There’s no menu that can be described in great detail: it’s going to be whatever is fresh that day, and Jackson’s culinary influences span from French to Italian to regional Mexican to Japanese. He is committed to using the best ingredients he can find, and prices will range from $7–$26 at lunch, and $8–$32 at dinner. (His sous chef is Patricia Barclay: The Public, Town Hall.)

The wine list by Shannon Tucker (Bar Tartine, Eccolo) will change often, and will consist primarily of uncommon, esoteric wines, largely of limited production, along with several wines exclusive to Lafitte. There’s also a full bar geared toward inventive, ingredient-driven cocktails (I had a couple tastes and both were fresh and delicious). There will be an extensive nonalcoholic beverage menu as well. Hours are Sunday through Wednesday 5:30 p.m. until late, Thursday through Saturday 5:30 p.m. until later (how’s that for “time will tell”?); lunch will be Monday through Friday 11 a.m. to 2 p.m., and brunch will also launch later on.
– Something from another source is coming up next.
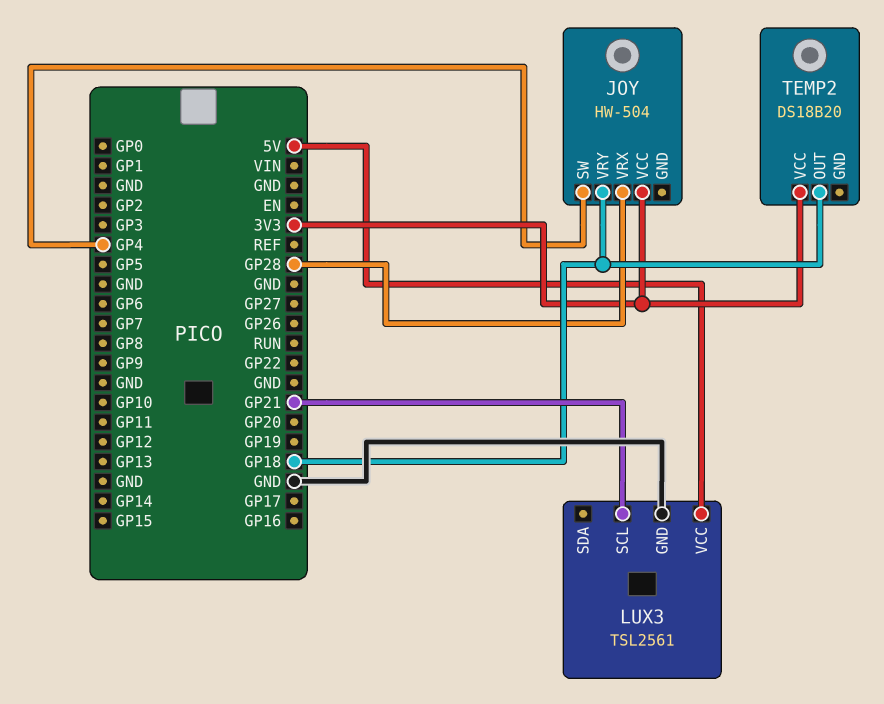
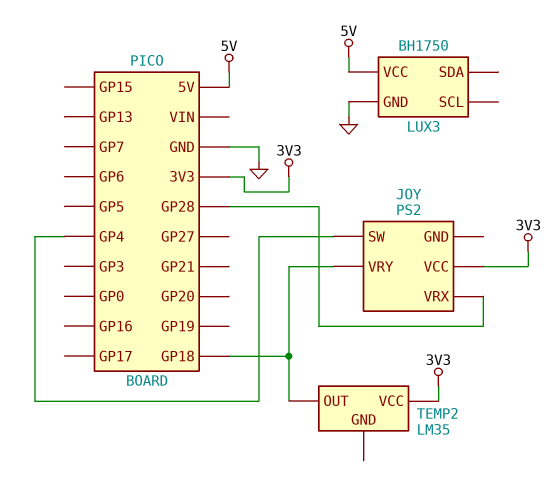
JOY: HW-504 -> PS2
LUX3: TSL2561 -> BH1750
LUX3 pin SCL: GP21 -> none
TEMP2: DS18B20 -> LM35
Some changes in the Marina: there are new owners at Isa (3324 Steiner Street, 415-567-9588) – Elias and Sameera Memon. I spoke with former owner Luke Sung, who said, “It’s going to remain the same – same menu, staff … just [my wife], Kitty, and I will be gone.” The Sungs are very busy with their three kids (ages 11, 9, and 5), so they wanted to simplify and focus on their other restaurants, Domo in Hayes Valley and Prime Rib Shabu in the Inner Richmond. The transition should happen in the next month or so.

Bistro Aix (3340 Steiner Street, 415-202-0100) has reopened after its nine-month major renovation. Owner Jonathan Beard has added a custom wood-burning grill by Malcolm Chase, reclaimed oldgrowth redwood and cedar from Heritage Salvage in Petaluma, and a Northern California marble bar top and tabletops salvaged from a post office. The menu has changed little but will focus more on items from the grill and the inspirational region of Provençe, where wood-burning fireplace grills are often found in the kitchens of older homes. Monday through Thursday 5:30 p.m. to 10 p.m., Friday and Saturday 5:30 p.m. to 11 p.m., and Sunday 5:30 p.m. to 9:30 p.m.

And Cow Hollow residents can now indulge in a carb and sugar high at John Campbell’s Irish Bakery’s second location (3130 Fillmore Street, 415-563-1519). Go in and discover their crazy-delicious scones, breads, sandwiches, and tarts. (It’s OK, I give you permission!) Open daily Monday through Saturday 7 a.m. to 10 p.m., Sunday 7 a.m. to 8 p.m.).

North Beach continues to have some changes: Mangarosa (1548 Stockton Street) closed at the end of April, and the new business opening in its place will be called Café Maria (the project is from building owners Carlo and Michael Nuovo). And Joseph Manzare is putting Joey & Eddie’s (1652 Stockton Street) on the market – time will tell whether he has any takers or tries another concept.